A death row killer had a huge last meal including meatloaf and chuckwagon steak without knowing whether he was going to be executed on Thursday night.
Alan Eugene Miller claimed a fear of needles that led to the halting of the execution by lethal injection at the Holman Correctional Facility in Atmore, Alabama.
But although the US Supreme Court gave the go-ahead on Thursday evening for it to take place, there was not enough time before the death warrant expired at midnight.
Alabama's prisons commissioner reportedly has said that the execution didn't go ahead over issues in finding Miller's veins.
Prison officials were told to proceed at 9.20pm and family, lawyers, along with the media were told to go to the facility to witness the execution in the death chamber.

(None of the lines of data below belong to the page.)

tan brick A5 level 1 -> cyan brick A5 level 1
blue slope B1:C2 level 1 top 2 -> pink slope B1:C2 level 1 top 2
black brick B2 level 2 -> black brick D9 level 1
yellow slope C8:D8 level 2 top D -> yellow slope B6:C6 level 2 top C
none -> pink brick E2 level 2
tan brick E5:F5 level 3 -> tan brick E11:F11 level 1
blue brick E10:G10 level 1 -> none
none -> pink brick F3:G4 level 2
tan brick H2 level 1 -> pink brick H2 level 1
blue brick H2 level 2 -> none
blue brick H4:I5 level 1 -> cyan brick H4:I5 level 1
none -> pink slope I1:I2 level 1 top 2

Media was driven to the facility and after a delay they were led in before then being driven away without having seen the execution or given any explanation over what happened.

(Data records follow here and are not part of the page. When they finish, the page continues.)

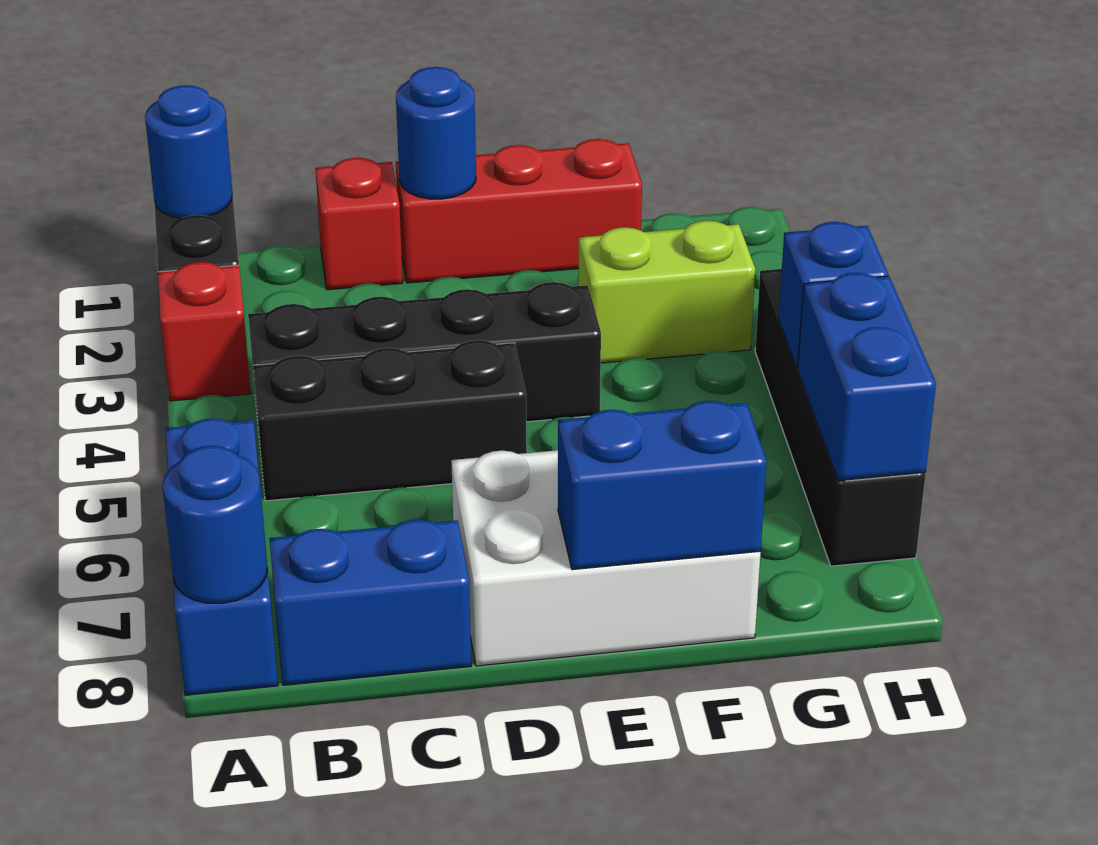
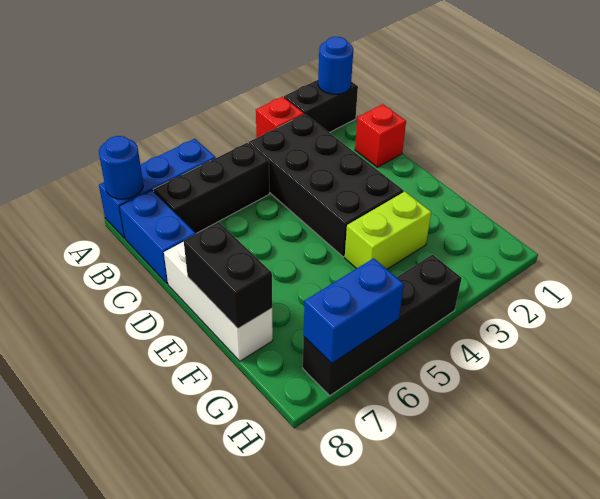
black brick B4:E4 level 1 -> black brick B3:E4 level 1
black brick B5:D5 level 1 -> black brick B5:B7 level 1
red brick D1:F1 level 1 -> none
blue round brick D1 level 2 -> none
white brick D7:F8 level 1 -> white brick D8:F8 level 1
blue brick E8:F8 level 2 -> black brick E8:F8 level 2
lime brick F3:G3 level 1 -> lime brick F3:F4 level 1
blue brick H5 level 2 -> none

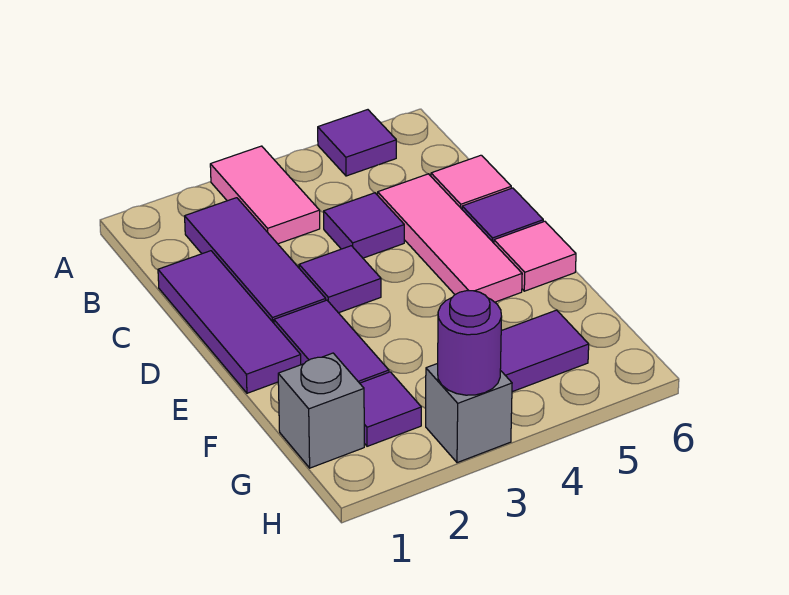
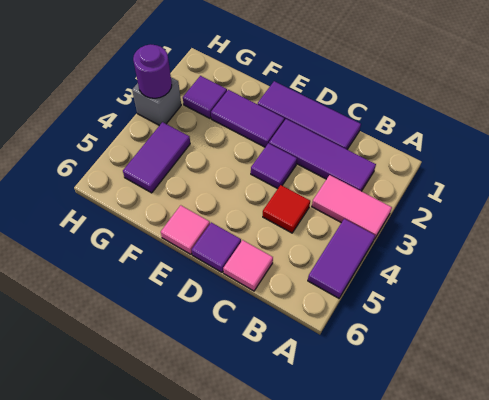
purple tile A5 level 1 -> purple tile A4:A5 level 1
purple tile C4 level 1 -> red tile C4 level 1
pink tile C5:E5 level 1 -> none
grey brick G1 level 1 -> none

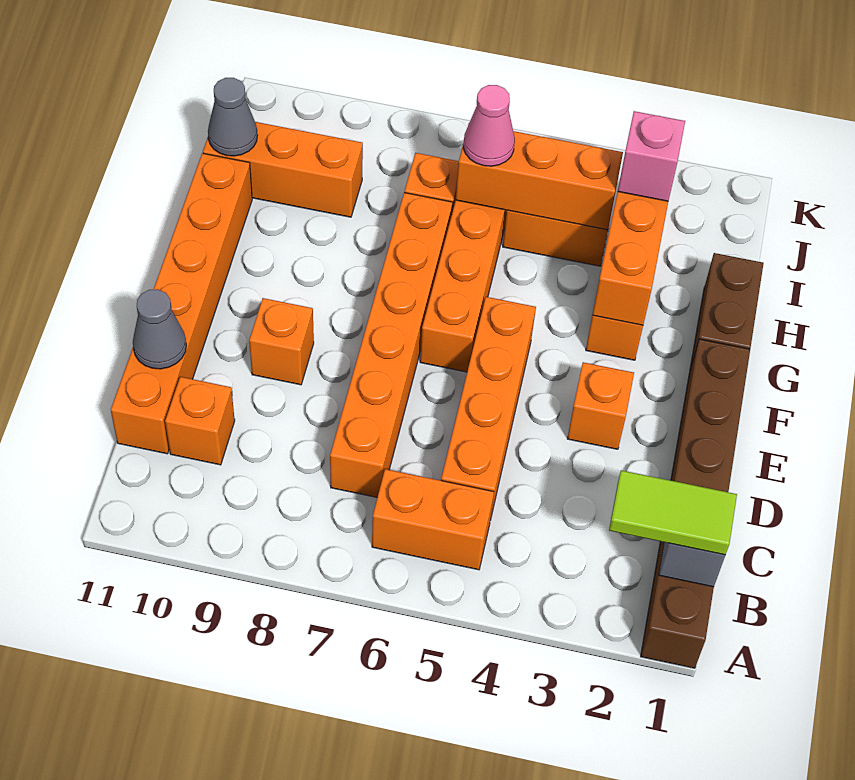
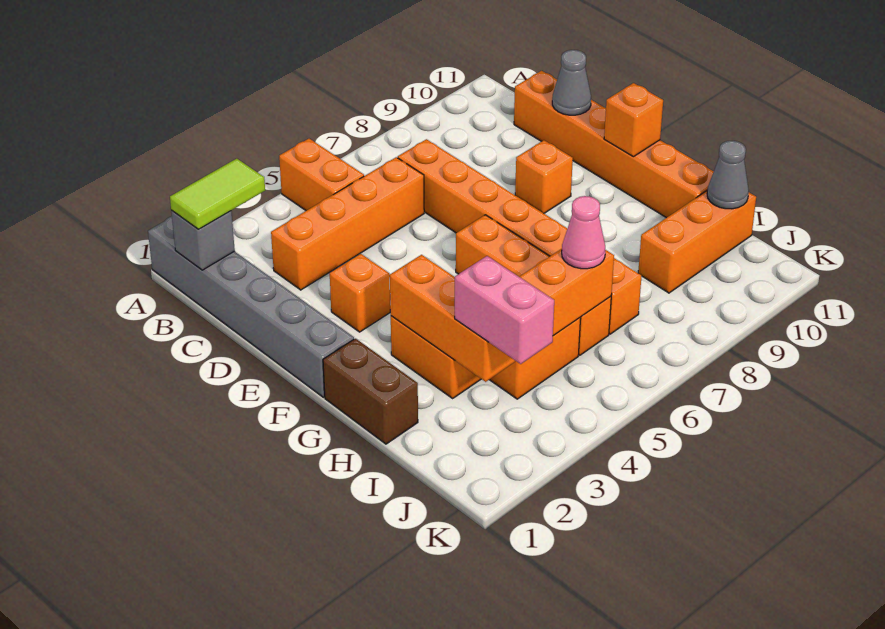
brown brick A1:F1 level 1 -> grey brick A1:F1 level 1
orange brick B5:B6 level 1 -> orange brick A5:B5 level 1
orange brick C5:F5 level 1 -> orange brick C3:C6 level 1
orange brick C10 level 1 -> orange brick F11 level 2
pink brick I3 level 3 -> pink brick I3:J3 level 3

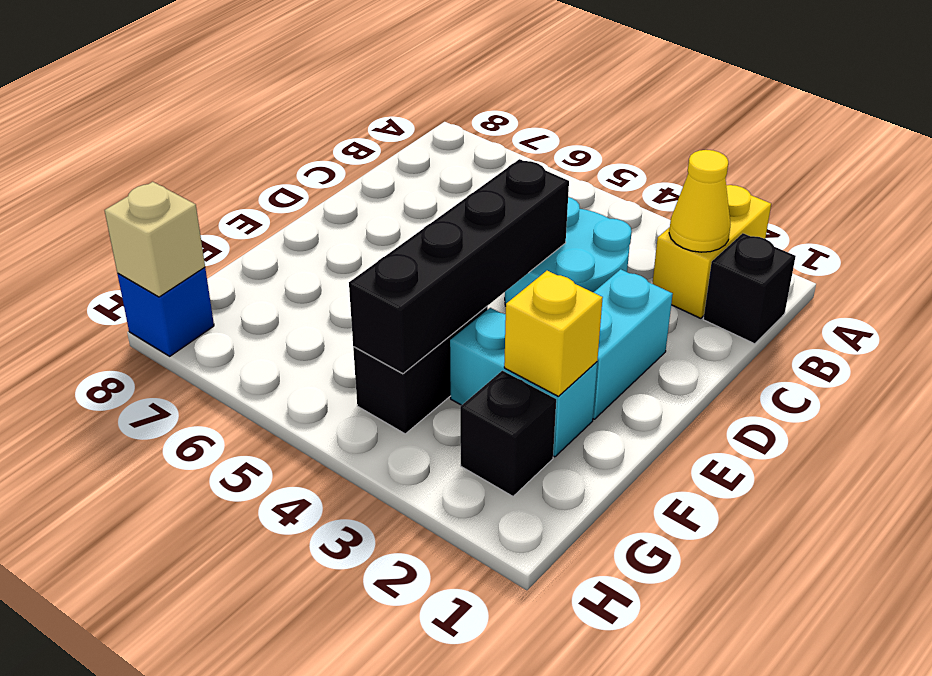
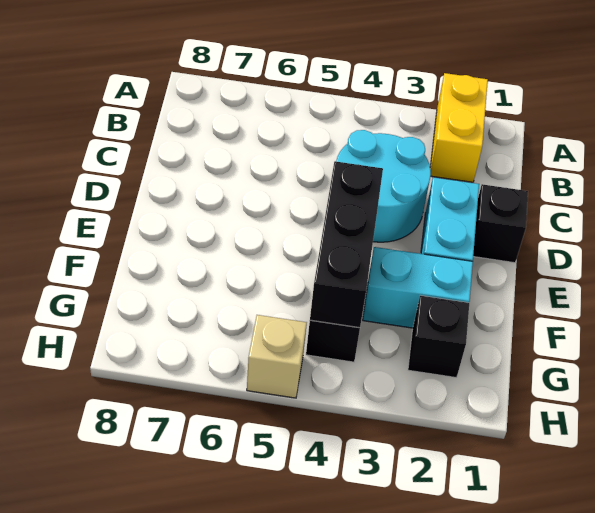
black brick B1 level 1 -> black brick D1 level 1
yellow cone B2 level 2 -> none
black brick D4:G4 level 2 -> black brick E4:G4 level 2
yellow brick F2 level 2 -> none
blue brick H8 level 1 -> none
tan brick H8 level 2 -> tan brick H5 level 1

The Alabama Department of Corrections (ADOC) released information at 6.22pm on Thursday over what Miller had received for his final meal and the visitors that he had received.
He decided on a large meal that included French fries and instant potatoes.
The full meal consisted of meatloaf, chuckwagon steak, American cheese, French fries, apple sauce, instant potatoes, macaroni, apples and an orange drink.
A note to the media also said what he was able to access ahead of his execution.
"The condemned inmate is allowed access to a television, a telephone, his/her mail, and a Bible or its equivalent," it stated.
Miller, a former delivery driver, was convicted of killing three men in a workplace shooting, in Birmingham, Alabama, in 1999, and he was sentenced to death.
In his trial the prosecution claimed an employee entering Ferguson Enterprises, in Pelham, saw Miller leaving on August 5, 1999, before finding the bodies of Lee Holdbrooks and Scott Yancy dead inside.
Then Miller drove to Post Airgas, nearby, where he had previously worked and killed employee Terry Jarvis, it was alleged.
The ADOC said that several members of his family visited him on Wednesday and Thursday.
He was seen on Wednesday by his brothers Richard Miller and Jeffery Carr, his sister Cheryl Ellison and his sister-in-law Sandra Carr. He also had a phone call with his lawyer Kelly Huggins that day.
He was then visited by the same people on Thursday as well s his uncle Richard Carr and another lawyer Mara Rose Klebaner.
Miller had wanted to be executed by nitrogen hypoxia due to a fear of needles and that had been accepted by US District Judge R. Austin Huffaker who issued a preliminary injunction.
But then the Alabama Attorney General’s Office appealed to the US Supreme Court who allowed the execution to proceed.